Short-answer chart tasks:
+-------+

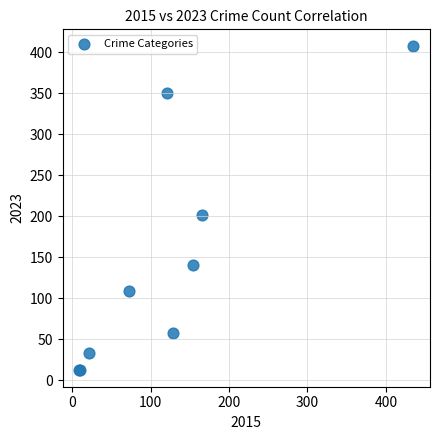

What Y value in the scatter plot is closest to 210?

201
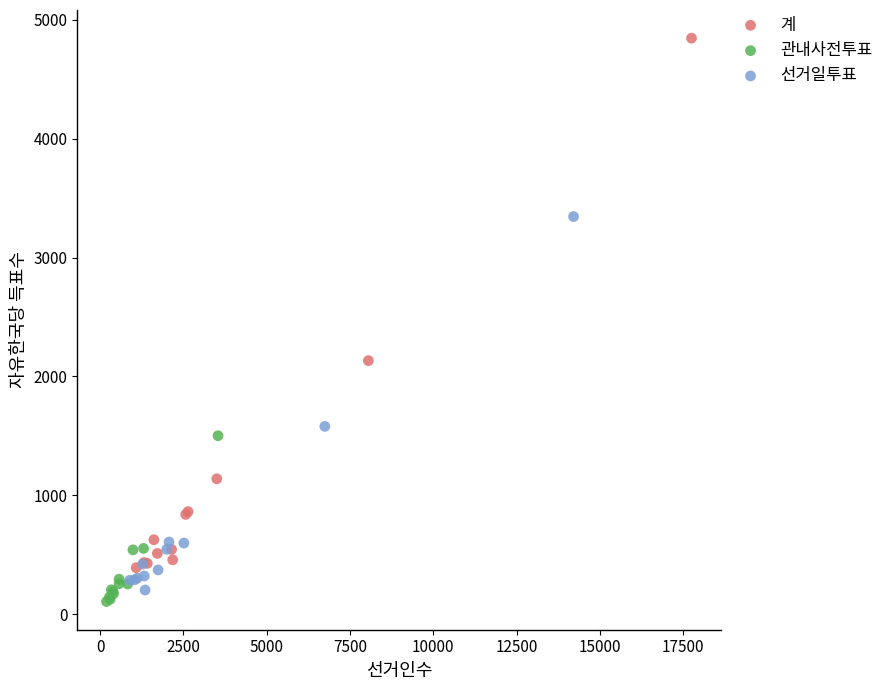

Which series contains the highest Y value?

계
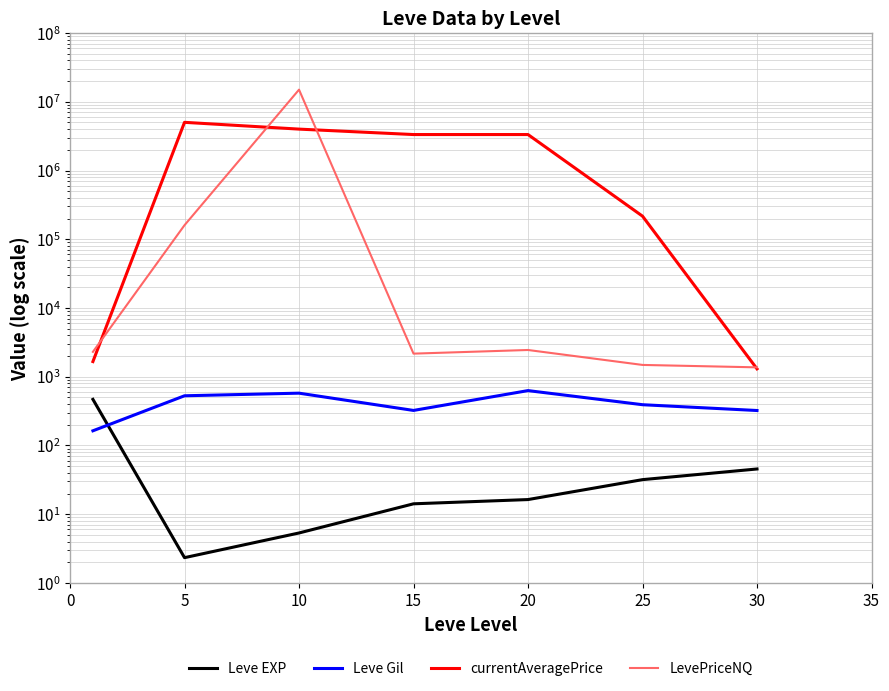

True or false: Leve EXP has more than 0 interior local peaks.

False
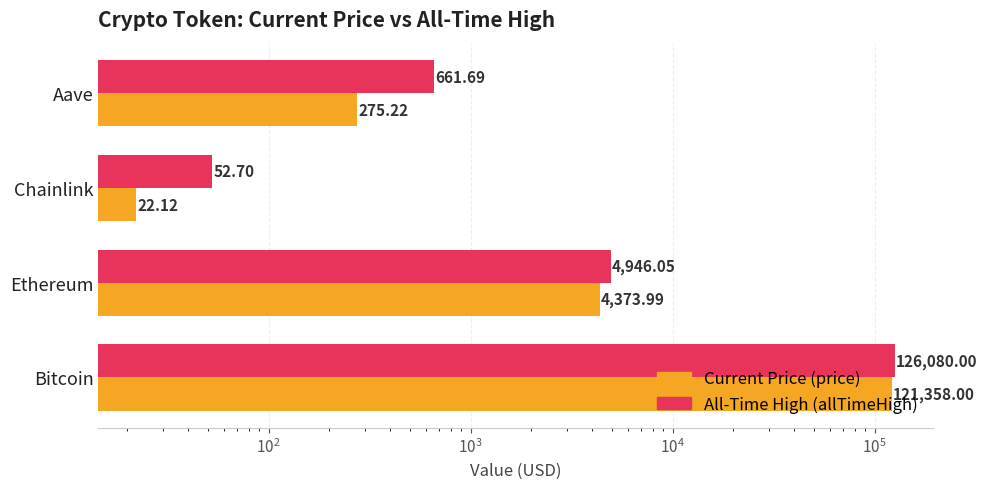

What is the difference between the second highest and minimum values in the price series?

4351.9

+-------+

### Problem description
Rewrite the listing above as a numbered list with no blank lines, and leave the pictures out.

### Answer space
1. What Y value in the scatter plot is closest to 210?
2. 201
3. Which series contains the highest Y value?
4. 계
5. True or false: Leve EXP has more than 0 interior local peaks.
6. False
7. What is the difference between the second highest and minimum values in the price series?
8. 4351.9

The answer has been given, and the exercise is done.